Developing wisdom

Paññā pāramī : transcendental wisdom, insight

This will necessarily be an incomplete discussion of panna or wisdom. The subject is too vast and varied for the blog format. Within the context of the perfections, which we hope to develop in our daily living, here are some ways of looking at wisdom that might be helpful.

Three types of discernment
understanding that comes from listening (sutamaya-pañña)
understanding that comes from thinking (cintamaya-pañña)
understanding that comes from developing/meditation (bhavanamaya-pañña)

— from DN 33, translated by Thanissaro Bhikkhu

According to canonical Theravada Buddhism, these are the three main ways in which wisdom can be developed. The first is hearing wise teachings (referring here to the Buddha’s words). Since there were virtually no books at the time of the Buddha, this would have been the only way to come into contact with what he taught. Today, we are more likely to read the Buddha’s teachings and their many (and variously reliable) interpretations in our own language, at our leisure. In any case, to have the opportunity to hear/read these teachings is a great blessing and should not be taken for granted. For those who are ready to hear, the teachings are powerful.

The second method of developing wisdom is by reflecting on the teachings we’ve heard or read. We think about how we might implement them in our own lives, or how we might adjust our attitude to take into account the things that the Buddha recommends considering. Breaking mental habits is hard, but we can change the lens through which we view our experience by thinking deeply about what the Buddha advises.

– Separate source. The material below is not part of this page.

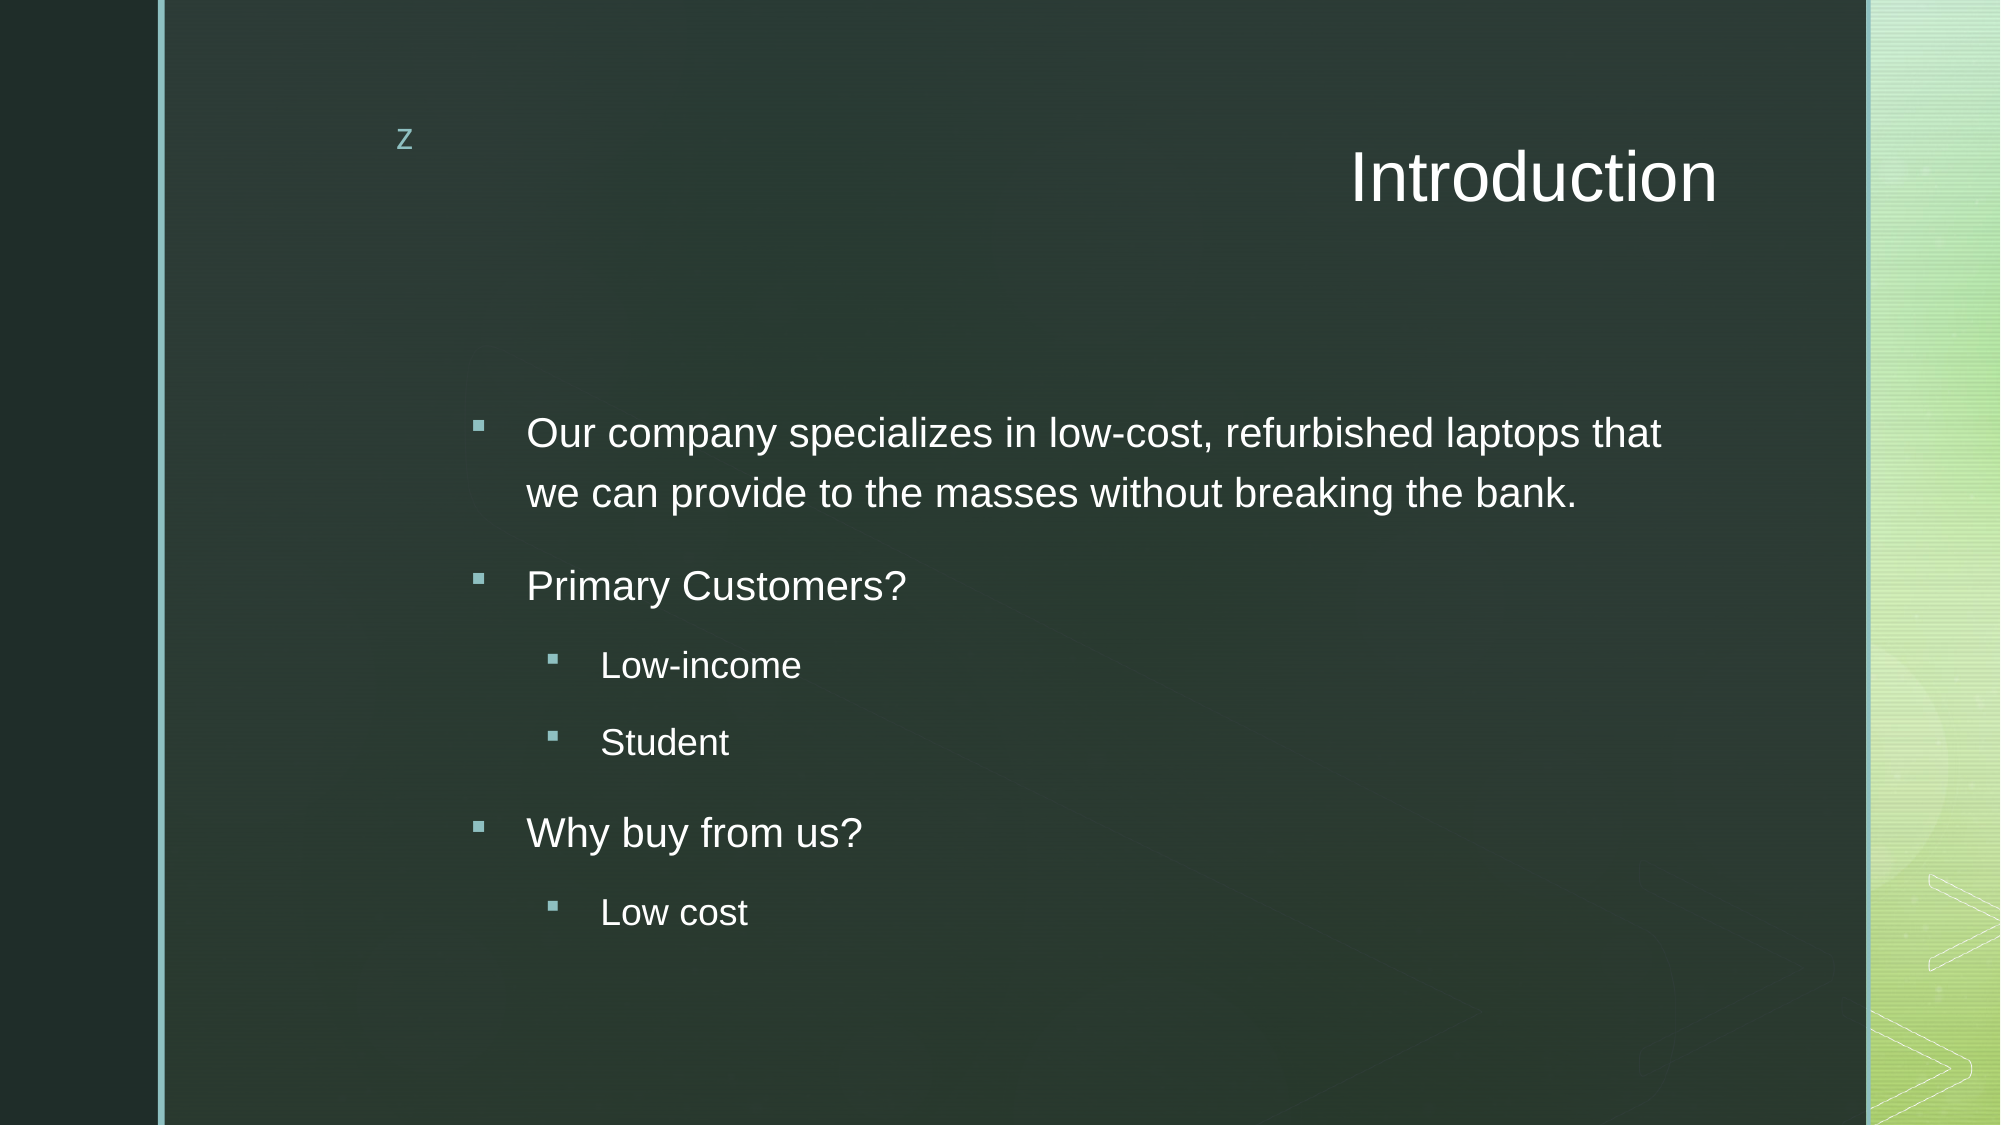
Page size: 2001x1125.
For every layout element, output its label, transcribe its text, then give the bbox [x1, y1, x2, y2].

picture [1871, 0, 2001, 1125]
title Introduction [428, 132, 1734, 310]
list Our company specializes in low-cost, refurbished laptops that we can provide to the masses without breaking the bank. Primary Customers? Low-income Student Why buy from us? Low cost [454, 336, 1734, 993]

The third method is development or cultivation. This refers to actually putting the Buddha’s advice into practice in our own lives and seeing how things change as a result. It also refers to meditation as a training to make the mind more sensitive to our direct experience, setting aside (temporarily) the stories we tell ourselves. There are many meditation methods, and different ones will work best for different people at different times in their development. A foundational practice, though, is mindfulness of the body:
“…Mindfulness directed to the body. This is the one thing that, when developed and cultivated, leads to penetrativeness of wisdom.”
– from AN 1.615, translated by Bhikkhu Bodhi

Mindfulness of the body can be cultivated both in sitting meditation and throughout our waking experience. It comes highly recommended as a way to bring our experience into focus and develop wisdom.